Nick miró al grandote que yacía en la cama.
-¿No quiere que vaya a la policía?
-No -dijo Ole Andreson-. No sería buena idea.
-¿No hay nada que yo pueda hacer?
-No. No hay nada que hacer.
-Tal vez no lo dijeron en serio.
-No. Lo decían en serio.
Ole Andreson volteó hacia la pared.
-Lo que pasa -dijo hablándole a la pared- es que no me decido a salir. Me quedé todo el día acá.
-¿No podría escapar de la ciudad?
-No -dijo Ole Andreson-. Estoy harto de escapar.
Seguía mirando a la pared.
-Ya no hay nada que hacer.
-¿No tiene ninguna manera de solucionarlo?
-No. Me equivoqué -seguía hablando monótonamente-. No hay nada que hacer. Dentro de un rato me voy a decidir a salir.
-Mejor vuelvo adonde George -dijo Nick.
-Chau -dijo Ole Andreson sin mirar hacia Nick-. Gracias por venir.
Nick se retiró. Mientras cerraba la puerta vio a Ole Andreson totalmente vestido, tirado en la cama y mirando a la pared.
-Estuvo todo el día en su cuarto -le dijo la encargada cuando él bajó las escaleras-. No debe sentirse bien. Yo le dije: "Señor Andreson, debería salir a caminar en un día otoñal tan lindo como este", pero no tenía ganas.
-No quiere salir.
-Qué pena que se sienta mal -dijo la mujer-. Es un hombre buenísimo. Fue boxeador, ¿sabías?
-Sí, ya sabía.
-Uno no se daría cuenta salvo por su cara -dijo la mujer. Estaban junto a la puerta principal-. Es tan amable.
-Bueno, buenas noches, señora Hirsch -saludó Nick.
-Yo no soy la señora Hirsch -dijo la mujer-. Ella es la dueña. Yo me encargo del lugar. Yo soy la señora Bell.
-Bueno, buenas noches, señora Bell -dijo Nick.
-Buenas noches -dijo la mujer.
Nick caminó por la vereda a oscuras hasta la luz de la esquina, y luego por la calle hasta el restaurante.
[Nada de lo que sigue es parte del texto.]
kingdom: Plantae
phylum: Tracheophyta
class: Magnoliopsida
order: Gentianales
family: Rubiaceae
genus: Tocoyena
George estaba adentro, detrás del mostrador.
-¿Viste a Ole?
-Sí -respondió Nick-. Está en su cuarto y no va a salir.
El cocinero, al oír la voz de Nick, abrió la puerta desde la cocina.
-No pienso escuchar nada -dijo y volvió a cerrar la puerta de la cocina.
-¿Le contaste lo que pasó? -preguntó George.
-Sí. Le conté pero él ya sabe de qué se trata.
-¿Qué va a hacer?
-Nada.
-Lo van a matar.
-Supongo que sí.
-Debe haberse metido en algún lío en Chicago.
-Supongo -dijo Nick.
-Es terrible.
-Horrible -dijo Nick.
Se quedaron callados. George se agachó a buscar un repasador y limpió el mostrador.
-Me pregunto qué habrá hecho -dijo Nick.
-Habrá traicionado a alguien. Por eso los matan.
-Me voy a ir de este pueblo -dijo Nick.
-Sí -dijo George-. Es lo mejor que puedes hacer.
-No soporto pensar que él espera en su cuarto y sabe lo que le pasará. Es realmente horrible.
-Bueno -dijo George-. Mejor deja de pensar en eso.